Editor’s Note: Food waste isn’t just a Canadian problem – it’s a global issue with devastating impacts on climate change and hunger. All over the world, countries struggle to ensure good food ends up on plates instead of landfills, and many have developed unique strategies to face this crisis head-on.
In this series of articles, The Harvest Journal will explore food waste policies around the world and highlight what different countries are doing to prevent and reduce waste, build more sustainable and resilient food systems, protect our planet and finally put an end to food waste. We previously covered Japan, Finland and Korea.
France is a leader of change in Europe’s combative charge against food waste.
In 2016, the country passed Loi Garot (Garot Law), named after former Member of Parliament Guillaume Garot, who championed the cause. This is a milestone in food waste regulation, which established an anti-waste hierarchy with prevention as the top priority and held businesses accountable for reducing food waste.
Food waste policy highlights
The main measure of this legislation is an obligation for supermarkets or grocery retailers with a surface area of more than 400m2 to donate their surplus food to charity organizations instead of destroying it. (Previously, grocers would bleach any expired or surplus food to prevent people from dumpster diving in their bins at the end of the day.) This marked a significant shift toward a more systematic approach to food waste reduction.
Over the following years, the French government extended its focus to the hospitality sector, including restaurants, hotels and catering service operators. Restaurants, for instance, are encouraged to offer bags for patrons to take home uneaten portions. As of January 1, 2020, supermarkets are required to implement a donation quality management plan to ensure food quality, involving staff training and awareness. Non-compliance may result in fines of up to €75,000.
Also in 2020, a comprehensive Anti-Waste Law took effect, aiming to transform the entire production, distribution, and consumption system from a linear to a circular economic model. Ambitious targets include a 50% reduction in food waste by 2030 compared to 2015.
Results and challenges
Since the implementation of these policies, France has made significant strides, reducing food waste by 10% between 2016 and 2020, according to Eurostat data.
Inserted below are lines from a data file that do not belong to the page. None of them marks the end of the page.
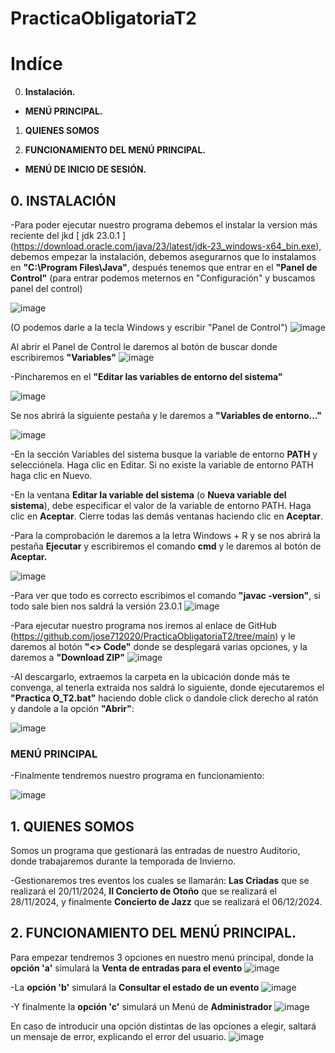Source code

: # PracticaObligatoriaT2
  

# **Indíce**
  

0.  **Instalación.**

-  **MENÚ PRINCIPAL.**

1. **QUIENES SOMOS**

2. **FUNCIONAMIENTO DEL MENÚ PRINCIPAL.**

- **MENÚ DE  INICIO DE SESIÓN.**
  
  

## **0. INSTALACIÓN**

-Para poder ejecutar nuestro programa debemos el instalar la version más reciente del jkd [ jdk 23.0.1 ] (https://download.oracle.com/java/23/latest/jdk-23_windows-x64_bin.exe), debemos empezar la instalación, debemos 
asegurarnos que lo instalamos en **"C:\Program Files\Java"**, después tenemos que entrar en el **"Panel de Control"** (para entrar podemos meternos en "Configuración" y buscamos panel del control)

![image](https://github.com/user-attachments/assets/f6193364-6f7c-443d-b7f9-b6a01bf6d5cb)

(O podemos darle a la tecla Windows y escribir "Panel de Control")
![image](https://github.com/user-attachments/assets/7eb54ca4-a38f-48dc-b25b-54ec6efacbb9)

Al abrir el Panel de Control le daremos al botón de buscar donde escribiremos **"Variables"**
![image](https://github.com/user-attachments/assets/1cb424e3-51e2-4a2c-8118-95ff2a897d60)

-Pincharemos en el **"Editar las variables de entorno del sistema"**

![image](https://github.com/user-attachments/assets/327f9bd8-2033-42b6-ae07-0cdc5c24a018)

Se nos abrirá la siguiente pestaña y le daremos a **"Variables de entorno..."**

![image](https://github.com/user-attachments/assets/45a4f94e-5035-42a8-ba7b-67b8031e67b7)


-En la sección Variables del sistema busque la variable de entorno **PATH** y selecciónela. Haga clic en Editar. Si no existe la variable de entorno PATH haga clic en Nuevo.

-En la ventana **Editar la variable del sistema** (o **Nueva variable del sistema**), debe especificar el valor de la variable de entorno PATH. Haga clic en **Aceptar**. Cierre todas las demás ventanas haciendo clic en **Aceptar**.

-Para la comprobación le daremos a la letra Windows + R y se nos abrirá la pestaña **Ejecutar** y escribiremos el comando **cmd** y le daremos al botón de **Aceptar.**

![image](https://github.com/user-attachments/assets/6a6f6ac9-57ee-4f29-bdd5-757a992775b8)

-Para ver que todo es correcto escribimos el comando **"javac -version"**, si todo sale bien nos saldrá la versión 23.0.1
![image](https://github.com/user-attachments/assets/f6cf704f-6ec5-4ac4-ba5e-2264612b31c5)

-Para ejecutar nuestro programa nos iremos al enlace de GitHub (https://github.com/jose712020/PracticaObligatoriaT2/tree/main) y le daremos al botón **"<> Code"** donde se desplegará varias opciones, y la 
daremos a **"Download ZIP"**
![image](https://github.com/user-attachments/assets/3a61ba32-6fcb-46ac-8a99-440abf3e57a4)

-Al descargarlo, extraemos la carpeta en la ubicación donde más te convenga, al tenerla extraida nos saldrá lo siguiente, donde ejecutaremos el **"Practica O_T2.bat"** haciendo doble click o dandole click derecho
al ratón y dandole a la opción **"Abrir"**:

![image](https://github.com/user-attachments/assets/0b297c9a-28f7-4f9d-a4ec-810a0a9e243a)


### **MENÚ PRINCIPAL**

-Finalmente tendremos nuestro programa en funcionamiento:

![image](https://github.com/user-attachments/assets/662dcc6a-dbec-4986-92f1-2508f2ee4267)


## 1. **QUIENES SOMOS**

Somos un programa que gestionará las entradas de nuestro Auditorio, donde trabajaremos durante la temporada de Invierno.

-Gestionaremos tres eventos los cuales se llamarán: **Las Criadas** que se realizará el 20/11/2024, **II Concierto de Otoño** que se realizará el 28/11/2024, y finalmente **Concierto de Jazz** que se realizará el 06/12/2024.

## 2. **FUNCIONAMIENTO DEL MENÚ PRINCIPAL.**

Para empezar tendremos 3 opciones en nuestro menú principal, donde la **opción 'a'** simulará la **Venta de entradas para el evento**
![image](https://github.com/user-attachments/assets/b49c8df8-934d-4ea0-82b2-726bc0ffc559)

-La **opción 'b'** simulará la **Consultar el estado de un evento** 
![image](https://github.com/user-attachments/assets/9fc81156-eef9-45f5-a06e-aa4a576fb542)


-Y finalmente la **opción 'c'** simulará un Menú de **Administrador**
![image](https://github.com/user-attachments/assets/fb76ebb6-82c1-41b4-b4b9-3bb0f8ca87ec)

En caso de introducir una opción distintas de las opciones a elegir, saltará un mensaje de error, explicando el error del usuario.
![image](https://github.com/user-attachments/assets/5b5d9c88-712b-4f85-9fda-bfb24d89762f)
Nevertheless, they are not without their critiques. The scope of the law does not fully address the root causes of this issue in France – retailers and restaurants are responsible for about 20% of food waste, while households are the first contributor at 46%. Challenges such as coordinating partnerships between retailers and charities, transportation issues, and the need for proper storage have led to inefficiencies in execution.
Guiding consumer choices
Changing consumer behaviour is particularly challenging. To make an impact at a household level, awareness and education campaigns are run nationally. France is also enhancing expiration date labels to better guide consumers. The country employs two food labels: DLC (Date Limite de Consommation) for a majority of perishable products and DDM (Date de Durabilité Minimale) for dry, sterilized, and dehydrated products. To convey that these products remain safe beyond the DDM, producers can include wording like “For optimal tasting” or “This product can be consumed after this date” for precision.